Bhadila Ghalia Y, Alhomied Mody, Mahmoud Abeer, Farsi Nada J
Assistant Professor, Pediatric Dentistry Department, Faculty of Dentistry, King Abdulaziz University, Jeddah, Saudi Arabia.
General Dentist, Department of Dental Public Health, Faculty of Dentistry, King Abdulaziz University, Jeddah, Saudi Arabia.

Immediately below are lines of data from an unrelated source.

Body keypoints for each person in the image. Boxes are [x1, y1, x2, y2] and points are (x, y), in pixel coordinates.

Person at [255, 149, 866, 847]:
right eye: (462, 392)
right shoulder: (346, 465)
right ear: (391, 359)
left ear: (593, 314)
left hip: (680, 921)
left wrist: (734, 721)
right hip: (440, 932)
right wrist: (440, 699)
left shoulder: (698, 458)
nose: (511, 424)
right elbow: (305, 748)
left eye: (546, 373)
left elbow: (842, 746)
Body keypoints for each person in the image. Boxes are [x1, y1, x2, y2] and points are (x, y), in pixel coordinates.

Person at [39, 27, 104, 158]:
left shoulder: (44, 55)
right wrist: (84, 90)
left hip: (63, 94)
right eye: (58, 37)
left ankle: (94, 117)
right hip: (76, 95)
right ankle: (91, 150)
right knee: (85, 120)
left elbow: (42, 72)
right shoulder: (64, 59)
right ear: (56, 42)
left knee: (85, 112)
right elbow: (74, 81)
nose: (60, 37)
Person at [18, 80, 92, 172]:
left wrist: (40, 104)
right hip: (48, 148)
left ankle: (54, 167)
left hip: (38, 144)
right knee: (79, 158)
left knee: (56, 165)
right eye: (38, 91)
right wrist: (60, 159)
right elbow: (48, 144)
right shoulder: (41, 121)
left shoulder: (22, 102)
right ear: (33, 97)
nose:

Pediatr Dent. 2025 Mar 15;47(2):73-78.
To assess the diagnostic and treatment decision-making accuracy of ChatGPT for various dental problems in pediatric patients compared to specialized pediatric dentists. This study included 12 cases, each with an average of three dental problems, resulting in a total of 36 dental problems. Successive prompts were given to ChatGPT (GPT-4), beginning with a comprehensive case presentation, followed by clinical and radiographic descriptions alongside clinical and radiographic images. Inputs for questions regarding the diagnosis and treatment were provided to the models. Accuracy was then scored based on the degree of alignment between the ChatGPT outputs and the pediatric dentistry committee decisions, which represented the control group based on their advanced training and clinical experience. ChatGPT's diagnostic accuracy was 72.2 percent, with a kappa statistic of 0.69 (95 percent confidence interval [95% CI] equals 0.6 to 0.8). In detecting dental caries, ChatGPT achieved a sensitivity of 92.3 percent and a specificity of 100 percent, with positive and negative predictive values of 100 percent and 83.3 percent, respectively. ChatGPT's treatment decision accuracy was 47.2 percent with a kappa value of 0.43 (95% CI equals 0.4 to 0.6). The difference between the accuracy of ChatGPT in diagnosis and treatment decisions was statistically significant (P=0.01). ChatGPT achieved high diagnostic accuracy but had limited capability in making treatment decisions for pediatric dental problems. ChatGPT may serve as a secondary aid in diagnosis; however, it cannot be perceived as a reliable tool for therapeutic decision-making.